I have taken a little time from writing not because I wanted
to but because honestly my mind and heart couldn’t do it. I have tried to hold it all together for all
of the assorted people in my life and worked on getting it together for
me. So I am sitting here thinking about
this again, about how much I miss writing.
About how I wonder if anyone missed the posts that I have made.
I have had people tell me that my medical journey is over
since we no longer have Zachary on earth, while Zach’s journey is over. My family’s journey is not… we have 3 other people
in this family; we have extended family that matters and close friends that
matter. I mention this because we have
been walking in and out of the medical world; I am learning it is quite
different than what I had with Zach.
Zachary was blessed with some of the most caring doctors and his story
wasn’t the norm on what had to be done.
I developed friendships because of Zachary which have helped me walk
this new journey. Friendships that
helped connect me with doctors that I could trust and that if they said don’t
worry it calmed my heart. I am learning
things now that I never had to with Zachary but I am understanding right now
how hard it must have been for him to SMILE and to be the amazing little boy
that he was. Friendship developed
through my grief but now stand strong through the normal waves of life.
There are so many things that effect us and yet we just keep
walking, we keep working with the waves.
There are many people that are impacted by invisible diseases, diseases
that you can’t tell that the person has from the outside of the body, they don’t
have to lose their lives to them like Zachary did, and they may simply lose out
on some of the other things in lives.
Those diseases can cause you to lose out on family time, work,
recreational time, and/or dates with friends.
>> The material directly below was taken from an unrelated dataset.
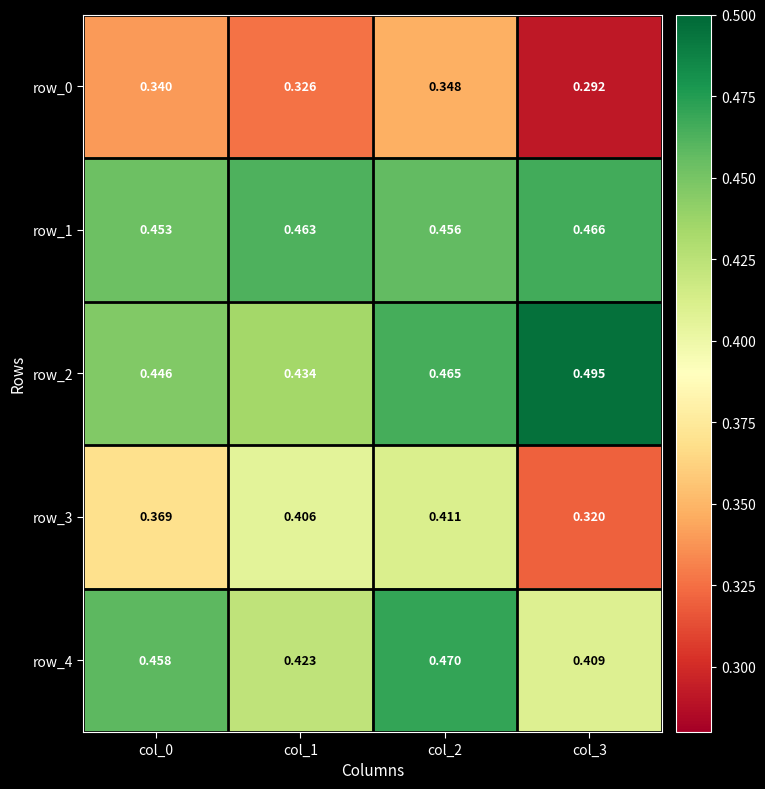

Which series has the widest spread of values?

row_3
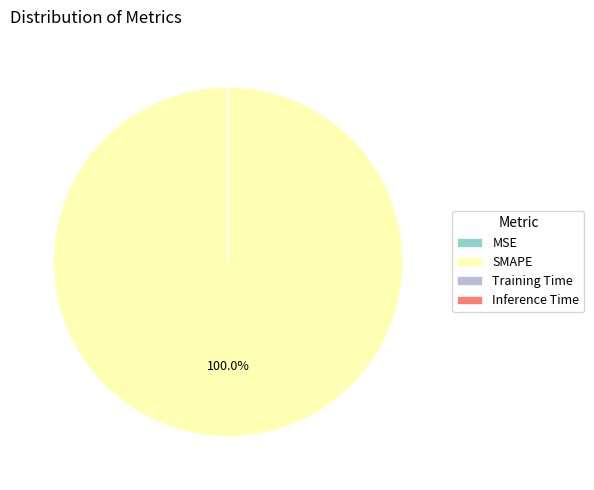

True or false: SMAPE accounts for 100% of the total.

True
They may affect how you feel about yourselves and often will affect the
moods that you have. Why do I mention
this? Well it is simple; I as well as some of the people I am close to have
invisible diseases. They have different
names… psoriatic arthritis, rheumatoid arthritis, fibromyalgia, chron’s
disease, abdominal migraines, metabolic diseases, depression, allergies,
migraines, diabetes… I know that there are many other diseases. However, with these invisible diseases come
along pain and sufferings that we often face in silence.
Now that I have mentioned this I can say why I mention it… I
am learning that I am the only one that can determine how I am going to listen
to my body. The standards and normal
that I was used to can vary hugely based on how my body is doing. There are times when I can’t get up to do
things and while I really want to I can’t.
There are times when I want to be able to talk with a family member but
work has taken all of her strength from her.
There are emotions that I have to realize aren’t truths, they aren’t
based in fact but in emotions that because of the daily waves that are hard to
deal with.
My Goal is to learn how to deal with things… as the waves of
life come and I get knocked down to remember that I are worth it, that I am
alone, but also to learn and to remember that I have been really blessed by the
people that I have around me, that love on me and care about me.